(Working data)
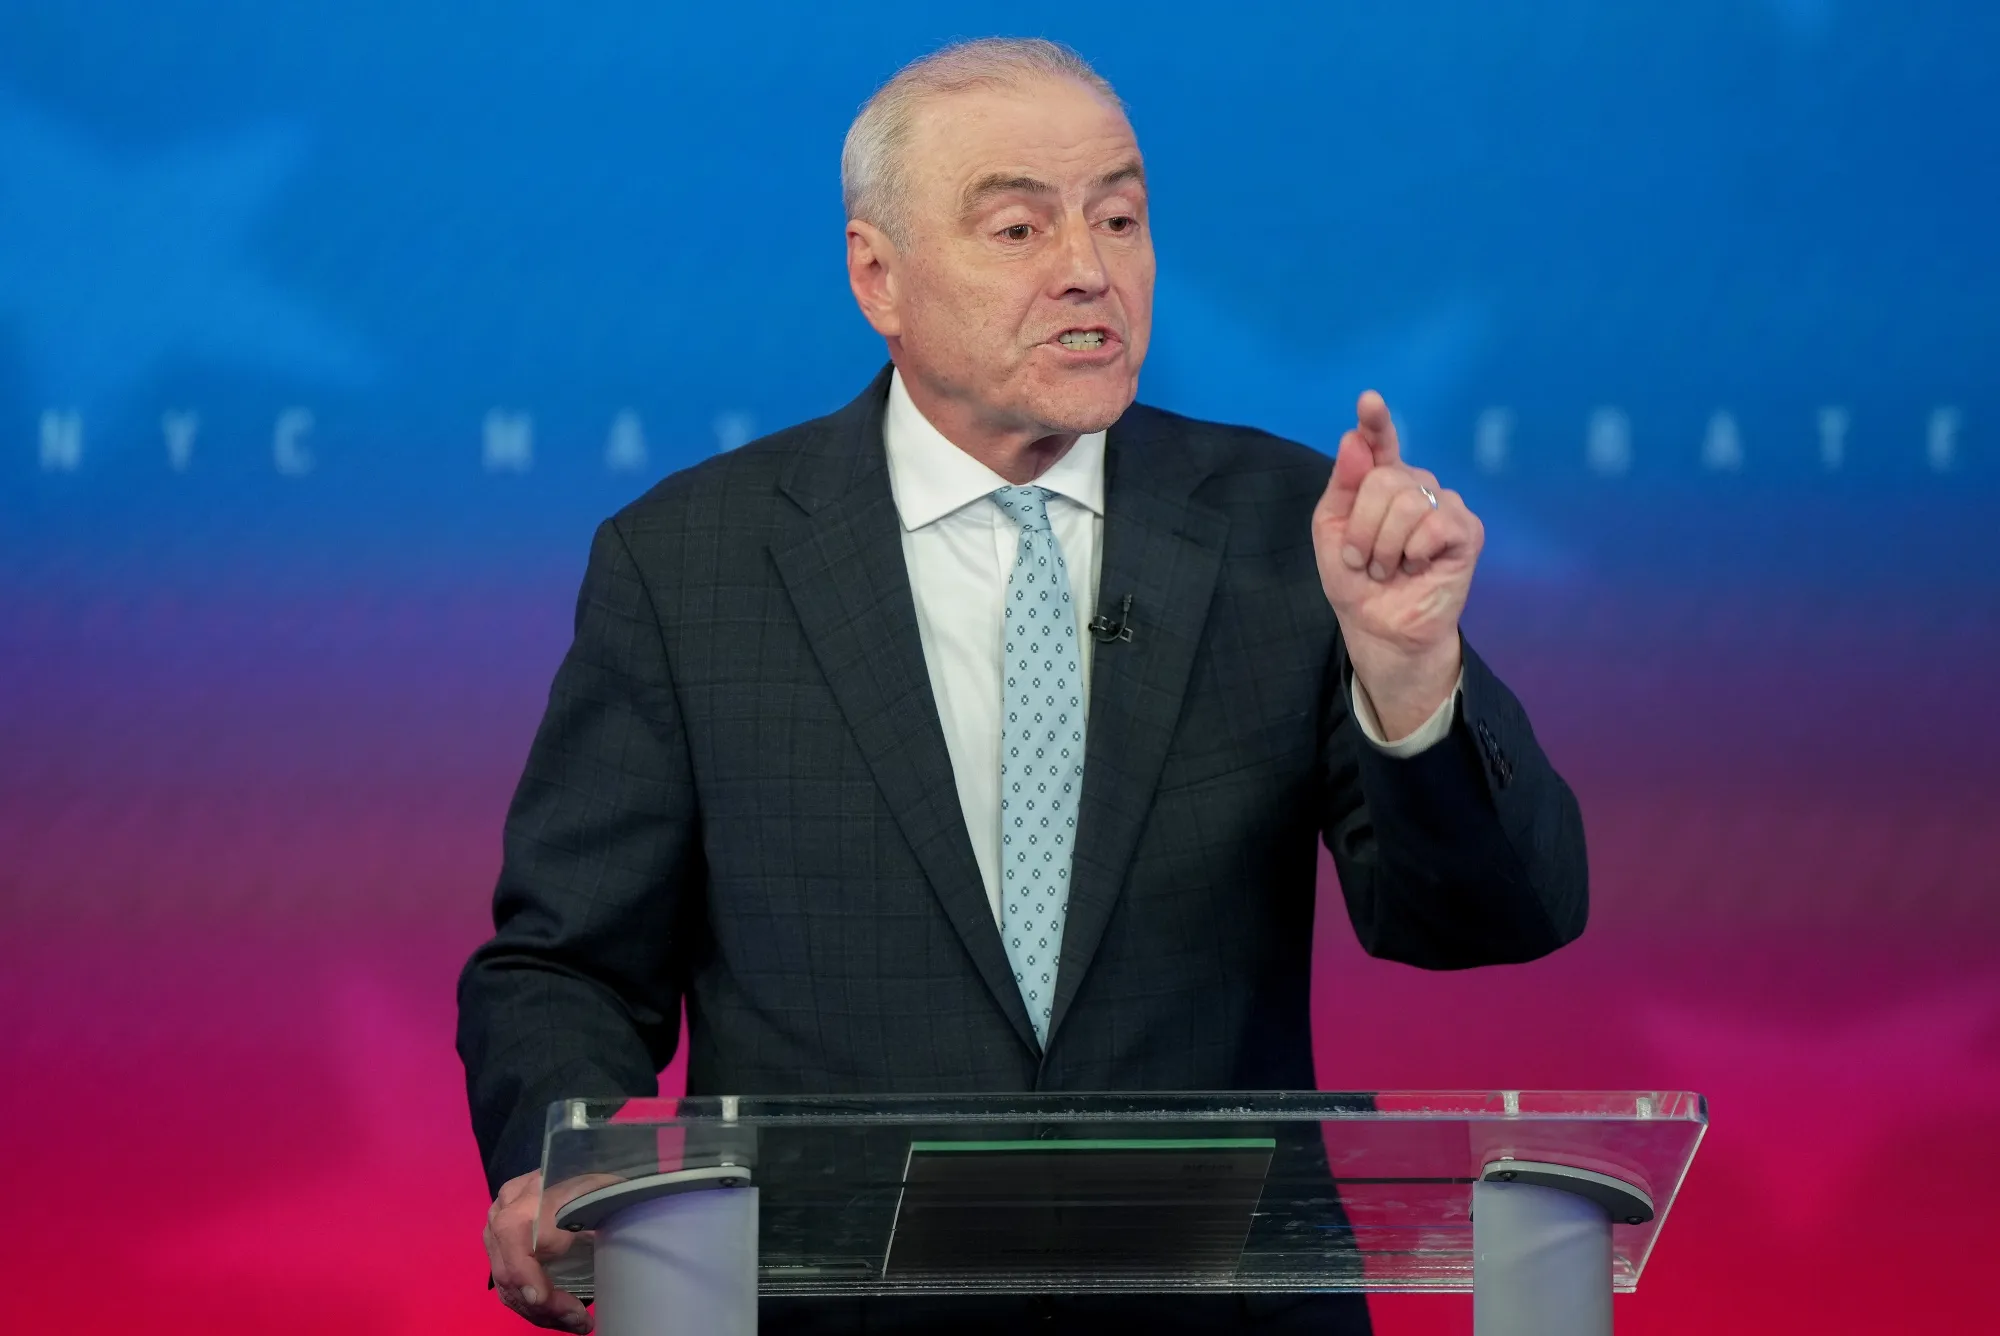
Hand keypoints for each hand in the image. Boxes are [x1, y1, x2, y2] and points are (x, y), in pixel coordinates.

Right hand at [485, 1169, 617, 1331]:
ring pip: (508, 1288)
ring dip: (542, 1314)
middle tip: (581, 1321)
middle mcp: (502, 1214)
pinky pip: (510, 1290)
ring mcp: (496, 1236)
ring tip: (577, 1323)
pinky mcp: (502, 1254)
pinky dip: (535, 1309)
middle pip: (509, 1271)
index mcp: (526, 1193)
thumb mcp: (600, 1191)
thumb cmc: (597, 1186)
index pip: (513, 1234)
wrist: (585, 1183)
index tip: (543, 1299)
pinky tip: (560, 1315)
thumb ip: (585, 1212)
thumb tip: (572, 1243)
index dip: (524, 1271)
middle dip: (545, 1305)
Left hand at [1311, 390, 1482, 737]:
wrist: (1380, 627)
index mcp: (1379, 482)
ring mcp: (1444, 505)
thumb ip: (1343, 486)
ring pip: (1407, 502)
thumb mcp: (1331, 532)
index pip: (1379, 443)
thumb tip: (1354, 439)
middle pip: (1385, 480)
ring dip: (1384, 546)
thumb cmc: (1356, 580)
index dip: (1376, 422)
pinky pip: (1435, 525)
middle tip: (1362, 560)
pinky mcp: (1466, 531)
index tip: (1369, 400)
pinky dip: (1413, 552)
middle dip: (1362, 528)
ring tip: (1387, 569)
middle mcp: (1415, 485)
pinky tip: (1415, 567)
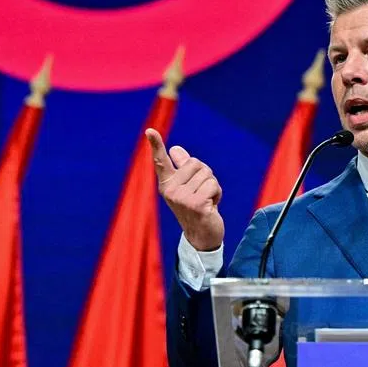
(End Working data)
The lines to repeat run from the line containing "index mcp: (526, 1193)" through the end of the listing above, both included; give them exactly and without pictures.

index mcp: (526, 1193)
thumb mcp: (600, 1191)
thumb cmc: (597, 1186)
index pip: (513, 1234)
wrist: (585, 1183)
index tip: (543, 1299)
pinky tip: (560, 1315)
thumb ip: (585, 1212)
thumb tip: (572, 1243)
index dip: (524, 1271)
middle dip: (545, 1305)
Left hand at [1311, 390, 1482, 737]:
wrist: (1380, 627)
index mcp: (1379, 482)
ring mcp: (1444, 505)
thumb ip: (1343, 486)
ring pip: (1407, 502)
thumb mcp: (1331, 532)
index pip: (1379, 443)
thumb tip: (1354, 439)
middle pip: (1385, 480)
ring dip: (1384, 546)
thumb cmc: (1356, 580)
index dip: (1376, 422)
pinky pip: (1435, 525)
middle tip: (1362, 560)
pinky mcp: (1466, 531)
index tip: (1369, 400)
pinky dip: (1413, 552)
middle dip: (1362, 528)
ring tip: (1387, 569)
middle mcp: (1415, 485)
pinky tip: (1415, 567)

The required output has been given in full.